I was there. I watched us limp our way out, making decisions which, in retrospect, may have been questionable even if necessary.
But to argue these inexcusably smoothed over abysses in grand detail is not my purpose, because I want to point out how these deliberate omissions work against Williamson – by damaging his credibility. If he can’t acknowledge the bumps and twists and mistakes and that they affected the nation, then why should the reader really trust anything he says? Indeed, if he’s going to present an analysis, rather than a pleasantly rose-colored glasses view of the past, he cannot start with flawed facts.
And it’s a pity, as I thought this insight – true or not – concerning partisans was interesting:
At that level, this is about something other than politics per se. I have spent about 30 years covering political protests of various kinds, and, of course, people rarely show up at a protest because they are happy about something. But many of the people one encounters at such events (from Occupy Wall Street to the tea-party rallies) are categorically unhappy, bereft and adrift in a way that is only tangentially related to politics. They turn to politics to provide a sense of meaning that might once have been provided by family or religion, two anchors from which many of us enlightened moderns have cut ourselves away. But politics provides a sense of meaning only when we convince ourselves that there is a great deal at stake. I do not know how many planning-and-zoning meetings I have been to, how many suburban school-board meetings and small-town municipal board meetings. Rarely does one get the sense that there is much that is urgent going on. They are boring, and, generally, free of drama. (Not always. A visit with the San Bernardino, Calif., city leadership will cause one to despair for democracy.) That isn’t very much compared to communing with God or being a father. The people who fall into politics as a source of personal meaning must believe that what’s at stake is . . . everything . . . or at least something meaningful, otherwise — well, that’s obvious enough. Political fanaticism is not rooted in ideology. It is the hollow clanging sound that social life makes when banging up against an empty soul.

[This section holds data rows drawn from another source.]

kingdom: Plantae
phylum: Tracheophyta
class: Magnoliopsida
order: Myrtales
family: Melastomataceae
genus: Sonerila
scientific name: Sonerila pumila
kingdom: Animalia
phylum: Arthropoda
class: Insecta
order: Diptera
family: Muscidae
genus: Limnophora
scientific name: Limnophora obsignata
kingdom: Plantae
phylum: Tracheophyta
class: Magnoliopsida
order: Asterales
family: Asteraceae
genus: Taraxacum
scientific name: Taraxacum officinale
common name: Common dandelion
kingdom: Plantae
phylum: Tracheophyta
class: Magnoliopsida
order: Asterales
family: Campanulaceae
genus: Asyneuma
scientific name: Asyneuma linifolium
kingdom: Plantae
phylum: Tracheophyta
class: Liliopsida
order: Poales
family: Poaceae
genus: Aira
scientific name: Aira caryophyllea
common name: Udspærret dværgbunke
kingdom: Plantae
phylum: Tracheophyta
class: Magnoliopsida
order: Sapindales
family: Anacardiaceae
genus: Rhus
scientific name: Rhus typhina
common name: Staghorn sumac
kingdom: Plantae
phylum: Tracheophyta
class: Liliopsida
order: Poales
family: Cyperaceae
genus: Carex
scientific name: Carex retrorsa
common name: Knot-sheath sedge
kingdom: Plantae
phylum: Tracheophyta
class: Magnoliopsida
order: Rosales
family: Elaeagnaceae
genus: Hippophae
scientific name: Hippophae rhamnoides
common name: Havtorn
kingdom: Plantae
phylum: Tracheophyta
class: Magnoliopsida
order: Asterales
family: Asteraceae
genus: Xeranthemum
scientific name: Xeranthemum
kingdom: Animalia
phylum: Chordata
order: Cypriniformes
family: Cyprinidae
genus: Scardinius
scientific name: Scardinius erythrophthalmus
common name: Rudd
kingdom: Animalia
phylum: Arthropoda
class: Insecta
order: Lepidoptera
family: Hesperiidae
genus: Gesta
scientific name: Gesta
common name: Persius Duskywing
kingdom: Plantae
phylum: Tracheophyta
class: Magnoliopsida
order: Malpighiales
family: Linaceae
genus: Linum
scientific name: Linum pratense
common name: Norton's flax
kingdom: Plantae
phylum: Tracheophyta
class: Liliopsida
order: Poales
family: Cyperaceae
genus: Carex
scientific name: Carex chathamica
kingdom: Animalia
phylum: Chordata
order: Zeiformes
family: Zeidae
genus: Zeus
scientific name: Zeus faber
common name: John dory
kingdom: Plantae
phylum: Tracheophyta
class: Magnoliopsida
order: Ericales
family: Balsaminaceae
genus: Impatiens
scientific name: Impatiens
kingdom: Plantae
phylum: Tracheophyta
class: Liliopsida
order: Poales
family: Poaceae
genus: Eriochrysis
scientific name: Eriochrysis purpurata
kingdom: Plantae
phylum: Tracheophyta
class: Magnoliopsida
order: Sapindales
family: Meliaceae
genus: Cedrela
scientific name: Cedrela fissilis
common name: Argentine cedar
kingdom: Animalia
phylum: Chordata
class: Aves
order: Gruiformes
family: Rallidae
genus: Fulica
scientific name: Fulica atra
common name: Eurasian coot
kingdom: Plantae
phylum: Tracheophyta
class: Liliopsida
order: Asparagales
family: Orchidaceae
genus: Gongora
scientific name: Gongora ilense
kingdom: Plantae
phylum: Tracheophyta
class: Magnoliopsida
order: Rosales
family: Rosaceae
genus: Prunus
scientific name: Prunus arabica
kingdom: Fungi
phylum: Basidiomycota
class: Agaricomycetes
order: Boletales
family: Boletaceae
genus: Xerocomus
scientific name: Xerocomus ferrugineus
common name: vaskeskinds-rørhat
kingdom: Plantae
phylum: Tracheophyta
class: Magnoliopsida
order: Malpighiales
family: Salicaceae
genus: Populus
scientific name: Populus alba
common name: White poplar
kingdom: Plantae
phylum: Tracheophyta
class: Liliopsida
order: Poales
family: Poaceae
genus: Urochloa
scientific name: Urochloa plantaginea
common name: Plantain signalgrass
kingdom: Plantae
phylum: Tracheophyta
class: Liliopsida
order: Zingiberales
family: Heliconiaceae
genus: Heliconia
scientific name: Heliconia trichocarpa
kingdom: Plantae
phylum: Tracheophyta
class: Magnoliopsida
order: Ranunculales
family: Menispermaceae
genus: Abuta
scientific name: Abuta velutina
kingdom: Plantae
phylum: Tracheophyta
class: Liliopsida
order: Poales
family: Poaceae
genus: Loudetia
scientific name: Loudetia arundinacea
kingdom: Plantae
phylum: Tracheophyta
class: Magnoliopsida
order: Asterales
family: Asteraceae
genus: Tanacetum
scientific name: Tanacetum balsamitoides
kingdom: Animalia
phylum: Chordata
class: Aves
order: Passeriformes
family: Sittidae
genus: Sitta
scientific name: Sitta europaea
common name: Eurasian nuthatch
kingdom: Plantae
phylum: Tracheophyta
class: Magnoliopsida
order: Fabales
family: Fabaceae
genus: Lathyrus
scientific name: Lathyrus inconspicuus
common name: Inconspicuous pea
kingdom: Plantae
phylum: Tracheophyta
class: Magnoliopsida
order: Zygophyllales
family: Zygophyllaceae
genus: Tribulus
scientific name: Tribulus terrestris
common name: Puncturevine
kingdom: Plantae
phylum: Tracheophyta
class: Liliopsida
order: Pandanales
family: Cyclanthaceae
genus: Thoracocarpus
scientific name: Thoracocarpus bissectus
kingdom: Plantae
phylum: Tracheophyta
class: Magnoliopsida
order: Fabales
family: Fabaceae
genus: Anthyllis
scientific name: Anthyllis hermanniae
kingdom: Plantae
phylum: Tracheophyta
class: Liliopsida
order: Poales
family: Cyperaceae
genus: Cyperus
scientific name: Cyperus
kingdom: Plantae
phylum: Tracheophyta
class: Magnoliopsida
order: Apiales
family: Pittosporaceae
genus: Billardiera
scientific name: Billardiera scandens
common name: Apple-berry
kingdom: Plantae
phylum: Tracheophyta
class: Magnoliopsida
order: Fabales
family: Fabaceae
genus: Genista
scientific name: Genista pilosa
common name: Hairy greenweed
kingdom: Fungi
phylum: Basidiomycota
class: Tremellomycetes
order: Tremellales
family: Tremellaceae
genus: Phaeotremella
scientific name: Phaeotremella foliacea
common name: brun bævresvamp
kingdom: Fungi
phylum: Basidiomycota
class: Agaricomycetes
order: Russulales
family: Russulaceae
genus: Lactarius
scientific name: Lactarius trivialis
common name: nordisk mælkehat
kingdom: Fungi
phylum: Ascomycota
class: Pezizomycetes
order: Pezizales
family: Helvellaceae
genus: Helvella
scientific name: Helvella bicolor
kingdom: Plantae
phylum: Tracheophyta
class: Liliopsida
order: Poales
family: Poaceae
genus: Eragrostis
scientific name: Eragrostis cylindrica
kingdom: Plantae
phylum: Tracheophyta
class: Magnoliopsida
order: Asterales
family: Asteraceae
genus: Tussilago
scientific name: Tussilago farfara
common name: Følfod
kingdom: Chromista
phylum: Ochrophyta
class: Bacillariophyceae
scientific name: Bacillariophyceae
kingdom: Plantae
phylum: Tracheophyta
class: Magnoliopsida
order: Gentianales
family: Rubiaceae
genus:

Although, on a second reading, the ending reads as more patronizing than anything. There’s a point to be made that most of us think we’re the center of the Universe, or that our concerns are vital to the greater community, and often that’s just not so. But this is more of an effort, I think, to discredit partisans in hopes of discouraging the newcomers, who, according to polls, are generally more Democratic than Republican. Portray those who concern themselves with the parties as being an “empty soul,” and maybe some of those darn new Democrats will be intimidated into leaving.